Cultivating trees is a steady way of life [Sunglasses]

By Saturday, the holiday rush was over at Buck and Darlene Miller's 10-acre Christmas tree farm near Silver Lake, and they were wandering through the trees with Katie, their 6-year-old black lab. The customers had gone. Bright and pale sawdust scattered along the ground near stumps where families had found their perfect tree, sawed it down and hauled it away. There was hardly a sound on the farm. Over three decades, the Millers have fallen into a quiet, happy rhythm of cultivating trees on this hillside farm. They raised their two children here and stayed put even as Mount St. Helens covered them with ash in the early 80s. Ask Buck how to grow a perfect Christmas tree and he shrugs. Sure, there's science to it, but there's also art and mystery, he says. "You just do it," he said Saturday. "This whole thing is an educated guess."

Each year brings a long stream of cars up the Miller's gravel drive. It's a steady business, even when the economy is sour, Buck said. He said he hardly keeps track of how many trees he sells, but estimated customers bought between 300 and 400 of his trees this year. The cars seem to come all at once, in spurts, Buck said. There's a sudden rush, as many as 60 cars in a day. Then it quiets down until the next run of tree hunters. "I'll never understand why they come at the same time," Buck said. "I think it's moving through the air." The Pacific Northwest Christmas Tree Association estimates that growers in the region— both wholesale and "you-cut" — sold 2.3 million trees in Washington alone this Christmas season. Those numbers show that the market may be returning to its peak of 2.6 million trees annually in the late 90s and early 2000s after a glut of oversupply hit the market in recent years, said Bryan Oslund, the trade group's executive director.

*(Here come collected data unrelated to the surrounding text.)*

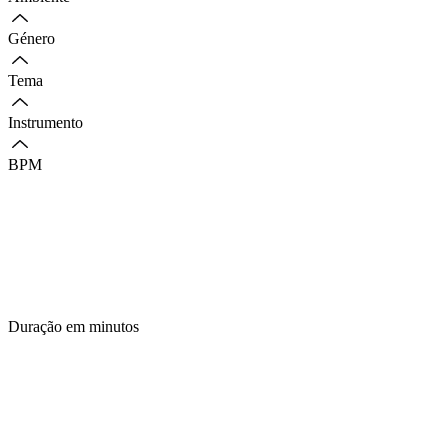
Género
Tema
Instrumento
BPM
Duração em minutos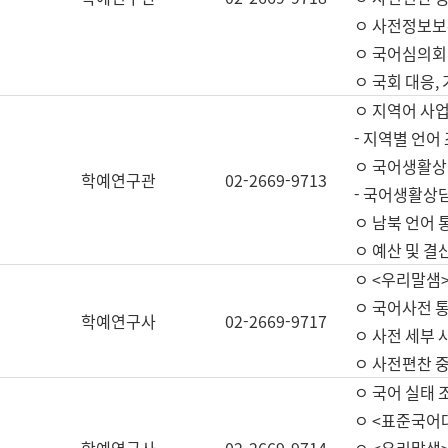
ㅇ 사전정보보
ㅇ 국어심의회
ㅇ 국회 대응,
ㅇ 지역어 사
- 지역별 언어
ㅇ 국어생활상
학예연구관
02-2669-9713
- 국어생활상담
ㅇ 남북 언어 
ㅇ 예산 및 결산(
ㅇ <우리말샘>
ㅇ 국어사전 통
학예연구사
02-2669-9717
ㅇ 사전 세부 사
ㅇ 사전편찬 
ㅇ 국어 실태 
ㅇ <표준국어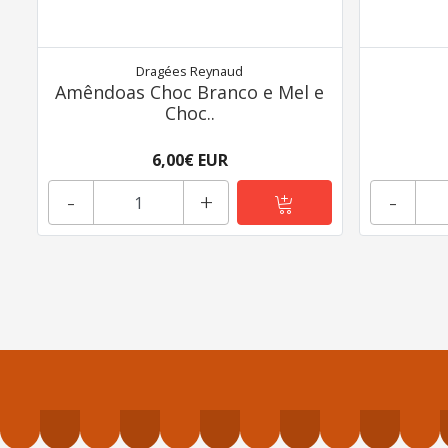
Dragées Reynaud
Amêndoas Choc Branco e Mel e
Choc..
6,00€ EUR
-
+
-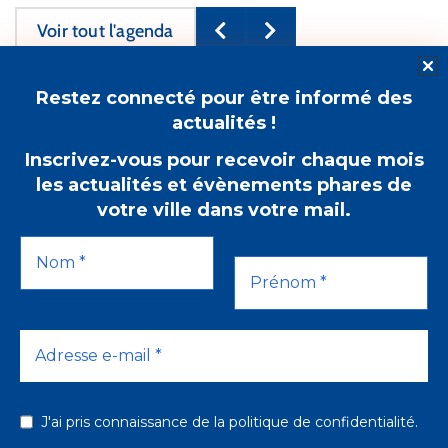
Voir tout l'agenda
Restez connecté pour être informé des
actualités !
Suivez-nous
Alerte
Newsletter
Inscrivez-vous pour recevoir chaque mois
SMS
les actualités et évènements phares de
votre ville dans votre mail.
Hôtel
de Ville
45 Av.
du
Général
de
Gaulle
77330
Espace citoyens
J'ai pris connaissance de la politique de confidentialité.
Ozoir-
la-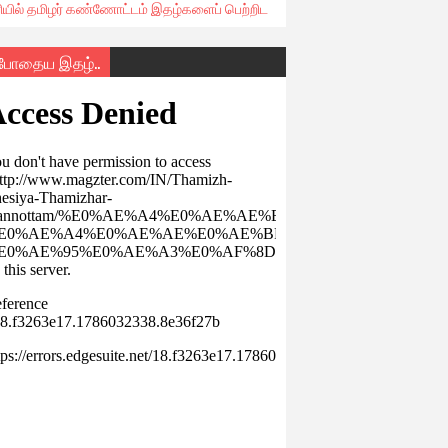
ரியில் தமிழர் கண்ணோட்டம் இதழ்களைப் பெற்றிட
்போதைய இதழ்..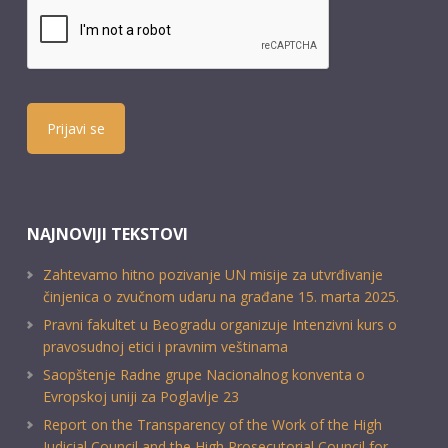
Prijavi se
NAJNOVIJI TEKSTOVI
Zahtevamo hitno pozivanje UN misije za utvrđivanje
činjenica o zvučnom udaru na građane 15. marta 2025.
Pravni fakultet u Beogradu organizuje Intenzivni kurs o
pravosudnoj etici i pravnim veštinama
Saopštenje Radne grupe Nacionalnog konventa o
Evropskoj uniji za Poglavlje 23
Report on the Transparency of the Work of the High
Judicial Council and the High Prosecutorial Council for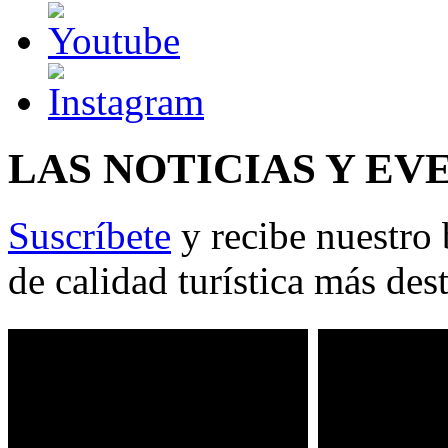
LAS NOTICIAS Y EV
Suscríbete
y recibe nuestro 
de calidad turística más des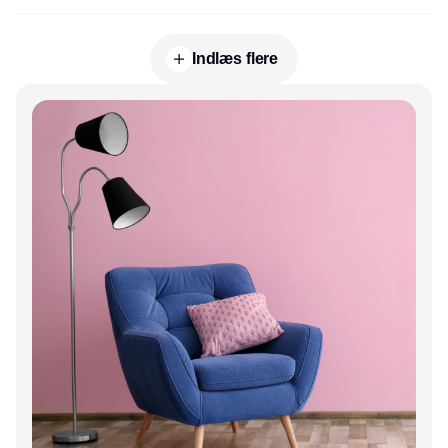
Indlæs flere
Annonce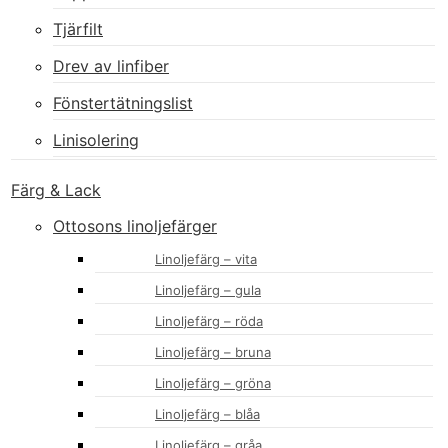
Tjärfilt
Drev av linfiber
Fönstertätningslist
Linisolering
Färg & Lack
Ottosons linoljefärger
Linoljefärg – vita
Linoljefärg – gula
Linoljefärg – röda
Linoljefärg – bruna
Linoljefärg – gröna
Linoljefärg – blåa
Linoljefärg – gråa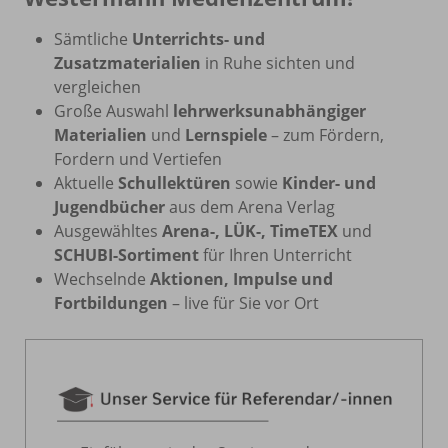
Sämtliche
Unterrichts- und
Zusatzmaterialien
in Ruhe sichten und
vergleichen
Große Auswahl
lehrwerksunabhängiger
Materialien
und
Lernspiele
– zum Fördern,
Fordern und Vertiefen
Aktuelle
Schullektüren
sowie
Kinder- und
Jugendbücher
aus dem Arena Verlag
Ausgewähltes
Arena-, LÜK-, TimeTEX
und
SCHUBI-Sortiment
für Ihren Unterricht
Wechselnde
Aktionen, Impulse und
Fortbildungen
– live für Sie vor Ort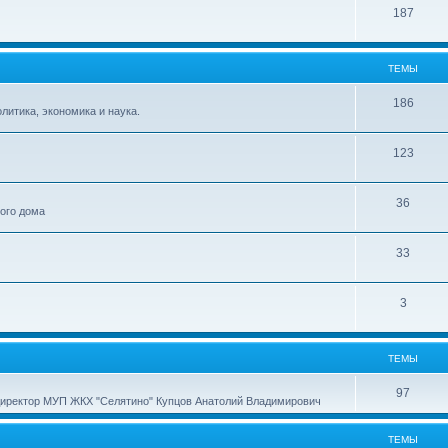
187
ТЕМЫ
186
итика, экономика и наука.
123
36
ного дома
33
3
ТЕМЫ
97
директор МУП ЖКХ "Селятино" Купцов Анатолий Владимирович
ТЕМЫ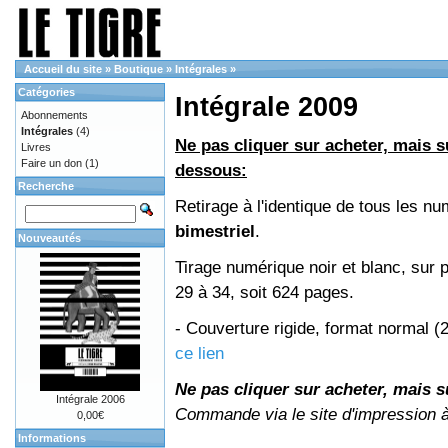
Accueil du site
»
Boutique
»
Intégrales
»
Catégories
Intégrale 2009
Abonnements
Intégrales
(4)
Ne pas cliquer sur acheter, mais su
Livres
Faire un don
(1)
dessous:
Recherche
Retirage à l'identique de tous les 
bimestriel
.
Nouveautés
Tirage numérique noir et blanc, sur 
29 à 34, soit 624 pages.
- Couverture rigide, format normal 
ce lien
Ne pas cliquer sur acheter, mais su
Intégrale 2006
Commande via le site d'impression 
0,00€
Informations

"It's been a very good year," he said. "Demand hasn't been this high for a number of years. Growers are, if not sold out, pretty close to it." The Millers, both 66, owned Watkins Tractors and Supply in Kelso for years and sold the business in January. They bought their land, at 1251 George Taylor Road, in 1973 and began growing Christmas trees on it a decade later. Over the years, they've provided trees to local churches as well as the community tree in Castle Rock. Some trees are legendary. In a scene reminiscent of the holiday classic movie "Christmas Vacation," a regular customer discovered two squirrels loose in his home after he bought a 16-foot tree from the Miller's. The man caught one with a fishing net and nabbed the other with a live animal trap. Both were released unharmed, Buck said.